Ayah saya kembali membicarakan bagaimana caranya supaya danau Matano menjadi berair kembali yaitu dengan mempercepat turunnya hujan. Biasanya ada petugas dari pabrik nikel tersebut yang menghubungi BPPT pusat Jakarta untuk mengirimkan petugas ke daerah danau Matano untuk mempercepat turunnya hujan. Biasanya BPPT pusat Jakarta menghubungi IPTN dan meminta petugas dari IPTN untuk terbang ke sana membawa bahan-bahan untk mempercepat turunnya hujan. Beliau berkata begini cara sebelum bahan-bahan untuk mempercepat hujan ditaburkan di atas, diukur dulu awan kelabu ketinggiannya dari atas danau/laut, jika ketinggian sudah memenuhi baru petugas terbang menggunakan pesawat membawa bahan-bahan terdiri dari urea dan garam dengan perbandingan 7 : 3 atau 70% urea dan 30% garam. 

Tujuan ditaburkan bahan-bahan tersebut adalah untuk menyatukan awan-awan yang mengandung air yang terpisah menjadi bersatu sehingga tidak terkalahkan oleh tekanan udara dari bawah sehingga awan yang sudah bersatu turun dan terjadilah hujan.

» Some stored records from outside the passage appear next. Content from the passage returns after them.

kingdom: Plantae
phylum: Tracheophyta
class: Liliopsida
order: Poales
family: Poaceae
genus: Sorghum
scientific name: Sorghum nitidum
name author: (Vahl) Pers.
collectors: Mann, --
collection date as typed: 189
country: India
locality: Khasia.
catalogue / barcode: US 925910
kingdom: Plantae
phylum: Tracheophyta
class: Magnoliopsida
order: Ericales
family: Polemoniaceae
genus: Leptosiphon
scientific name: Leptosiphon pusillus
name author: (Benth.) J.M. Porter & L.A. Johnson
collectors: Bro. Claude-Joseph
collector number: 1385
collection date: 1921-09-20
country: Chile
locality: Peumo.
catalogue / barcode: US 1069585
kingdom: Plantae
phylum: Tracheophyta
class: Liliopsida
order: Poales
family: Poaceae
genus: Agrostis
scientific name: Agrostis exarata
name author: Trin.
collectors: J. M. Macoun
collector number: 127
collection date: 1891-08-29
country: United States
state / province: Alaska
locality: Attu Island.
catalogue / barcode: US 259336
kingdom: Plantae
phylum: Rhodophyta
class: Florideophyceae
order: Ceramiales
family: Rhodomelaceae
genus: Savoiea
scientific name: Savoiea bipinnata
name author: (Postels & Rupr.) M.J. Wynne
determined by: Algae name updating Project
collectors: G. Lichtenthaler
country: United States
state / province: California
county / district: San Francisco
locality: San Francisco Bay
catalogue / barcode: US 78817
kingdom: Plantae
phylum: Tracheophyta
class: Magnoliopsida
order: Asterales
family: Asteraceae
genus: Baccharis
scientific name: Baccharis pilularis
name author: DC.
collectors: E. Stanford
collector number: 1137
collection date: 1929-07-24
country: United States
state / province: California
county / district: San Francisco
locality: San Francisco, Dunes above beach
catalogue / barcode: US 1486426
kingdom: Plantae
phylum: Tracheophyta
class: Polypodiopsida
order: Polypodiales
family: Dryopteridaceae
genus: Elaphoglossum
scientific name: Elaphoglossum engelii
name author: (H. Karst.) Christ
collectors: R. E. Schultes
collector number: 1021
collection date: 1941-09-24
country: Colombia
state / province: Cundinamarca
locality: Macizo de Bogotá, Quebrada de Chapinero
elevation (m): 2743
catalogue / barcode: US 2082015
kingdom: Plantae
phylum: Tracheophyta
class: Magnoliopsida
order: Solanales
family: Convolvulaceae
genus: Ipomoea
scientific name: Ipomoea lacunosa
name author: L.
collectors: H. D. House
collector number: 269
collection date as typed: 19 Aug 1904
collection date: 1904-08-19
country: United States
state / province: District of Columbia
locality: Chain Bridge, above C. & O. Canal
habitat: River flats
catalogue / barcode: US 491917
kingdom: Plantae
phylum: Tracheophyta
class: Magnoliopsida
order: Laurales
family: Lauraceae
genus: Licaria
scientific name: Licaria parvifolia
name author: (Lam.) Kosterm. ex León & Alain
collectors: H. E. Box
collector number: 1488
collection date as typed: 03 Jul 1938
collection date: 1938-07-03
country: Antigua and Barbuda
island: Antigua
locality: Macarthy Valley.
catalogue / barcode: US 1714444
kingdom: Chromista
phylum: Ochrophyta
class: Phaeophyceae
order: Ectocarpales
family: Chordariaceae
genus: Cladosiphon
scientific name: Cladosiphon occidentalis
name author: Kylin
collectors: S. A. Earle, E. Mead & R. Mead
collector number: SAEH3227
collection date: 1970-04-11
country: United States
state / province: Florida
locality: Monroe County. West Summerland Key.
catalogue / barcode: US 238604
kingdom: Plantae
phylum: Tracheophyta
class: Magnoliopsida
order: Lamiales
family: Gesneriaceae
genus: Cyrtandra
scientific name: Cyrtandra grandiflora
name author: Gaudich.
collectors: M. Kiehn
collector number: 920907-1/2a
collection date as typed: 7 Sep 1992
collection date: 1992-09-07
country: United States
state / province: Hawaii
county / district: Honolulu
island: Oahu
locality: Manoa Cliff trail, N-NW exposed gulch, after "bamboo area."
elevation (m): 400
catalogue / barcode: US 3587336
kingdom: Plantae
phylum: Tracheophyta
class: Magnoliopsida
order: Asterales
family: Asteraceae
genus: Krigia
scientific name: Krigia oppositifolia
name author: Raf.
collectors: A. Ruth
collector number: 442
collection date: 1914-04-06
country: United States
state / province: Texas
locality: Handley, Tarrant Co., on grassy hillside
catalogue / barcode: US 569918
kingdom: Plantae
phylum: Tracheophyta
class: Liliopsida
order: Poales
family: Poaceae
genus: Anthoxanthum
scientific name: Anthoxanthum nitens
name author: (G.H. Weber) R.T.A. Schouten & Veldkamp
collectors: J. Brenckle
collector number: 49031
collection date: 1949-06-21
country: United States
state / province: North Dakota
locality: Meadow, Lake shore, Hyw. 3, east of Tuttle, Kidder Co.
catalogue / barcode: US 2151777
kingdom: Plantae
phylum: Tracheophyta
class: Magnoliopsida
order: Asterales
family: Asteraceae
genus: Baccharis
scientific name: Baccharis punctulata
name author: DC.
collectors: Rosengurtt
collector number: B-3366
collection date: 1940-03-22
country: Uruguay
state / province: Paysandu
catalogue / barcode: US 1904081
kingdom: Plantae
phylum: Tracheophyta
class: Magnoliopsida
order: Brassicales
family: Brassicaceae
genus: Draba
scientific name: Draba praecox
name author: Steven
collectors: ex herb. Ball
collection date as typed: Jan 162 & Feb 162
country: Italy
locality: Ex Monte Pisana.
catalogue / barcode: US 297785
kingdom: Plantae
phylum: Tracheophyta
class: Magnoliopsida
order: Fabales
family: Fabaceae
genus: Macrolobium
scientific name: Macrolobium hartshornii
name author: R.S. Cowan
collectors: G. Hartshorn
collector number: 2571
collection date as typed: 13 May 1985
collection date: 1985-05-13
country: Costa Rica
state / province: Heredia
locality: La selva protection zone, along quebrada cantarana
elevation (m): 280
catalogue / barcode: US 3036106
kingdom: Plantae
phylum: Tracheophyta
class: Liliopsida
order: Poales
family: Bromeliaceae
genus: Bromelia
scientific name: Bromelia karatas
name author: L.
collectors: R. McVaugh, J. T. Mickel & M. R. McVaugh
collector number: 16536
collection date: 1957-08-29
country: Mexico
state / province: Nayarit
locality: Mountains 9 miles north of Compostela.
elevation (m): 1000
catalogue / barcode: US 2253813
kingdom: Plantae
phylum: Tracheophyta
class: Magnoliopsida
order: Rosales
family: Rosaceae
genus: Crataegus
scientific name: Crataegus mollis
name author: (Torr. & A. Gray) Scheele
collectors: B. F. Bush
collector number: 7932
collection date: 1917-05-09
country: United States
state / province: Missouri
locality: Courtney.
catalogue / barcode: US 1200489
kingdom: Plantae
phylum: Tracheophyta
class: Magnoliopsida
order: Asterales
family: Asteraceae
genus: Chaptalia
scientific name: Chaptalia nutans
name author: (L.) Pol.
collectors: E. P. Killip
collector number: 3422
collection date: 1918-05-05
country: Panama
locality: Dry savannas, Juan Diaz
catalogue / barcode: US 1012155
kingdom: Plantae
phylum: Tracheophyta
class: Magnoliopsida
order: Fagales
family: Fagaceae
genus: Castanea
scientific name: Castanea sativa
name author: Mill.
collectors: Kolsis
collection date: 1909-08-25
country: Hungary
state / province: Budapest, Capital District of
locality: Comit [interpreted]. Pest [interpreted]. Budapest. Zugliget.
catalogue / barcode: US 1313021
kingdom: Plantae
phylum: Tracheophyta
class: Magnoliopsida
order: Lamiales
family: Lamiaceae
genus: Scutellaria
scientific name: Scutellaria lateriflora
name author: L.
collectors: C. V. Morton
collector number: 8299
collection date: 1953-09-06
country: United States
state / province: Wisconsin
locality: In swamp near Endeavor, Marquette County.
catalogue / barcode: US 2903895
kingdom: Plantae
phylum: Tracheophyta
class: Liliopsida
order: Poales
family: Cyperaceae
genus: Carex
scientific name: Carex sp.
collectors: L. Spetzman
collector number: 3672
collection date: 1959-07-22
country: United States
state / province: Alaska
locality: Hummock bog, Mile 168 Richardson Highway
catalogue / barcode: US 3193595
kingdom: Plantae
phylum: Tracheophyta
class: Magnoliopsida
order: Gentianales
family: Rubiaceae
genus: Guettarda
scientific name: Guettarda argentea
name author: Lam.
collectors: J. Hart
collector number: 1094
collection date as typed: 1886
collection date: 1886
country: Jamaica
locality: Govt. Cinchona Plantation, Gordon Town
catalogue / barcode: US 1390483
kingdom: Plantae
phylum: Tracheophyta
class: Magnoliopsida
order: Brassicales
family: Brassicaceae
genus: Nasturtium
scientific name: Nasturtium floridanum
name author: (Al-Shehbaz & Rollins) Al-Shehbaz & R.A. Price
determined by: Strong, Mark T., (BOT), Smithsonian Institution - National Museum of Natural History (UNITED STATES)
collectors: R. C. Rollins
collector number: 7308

Kata beliau, terkadang jika awan yang sudah bersatu itu terdorong angin, jatuhnya tidak sesuai dengan tempat yang diinginkan tetapi malah jatuh di tempat lain dan ini di luar kekuasaan manusia, dan menjadi berkah bagi tempat yang mendapat hujan buatan akibat dorongan angin tersebut. Bahan-bahan untuk mempercepat turun hujan yang ditaburkan itu tidak sedikit tetapi sebanyak 1 ton. Saya merasa terkesima mendengar cerita ayah saya tersebut. Begitulah dongeng orangtua, yang mengandung ilmu.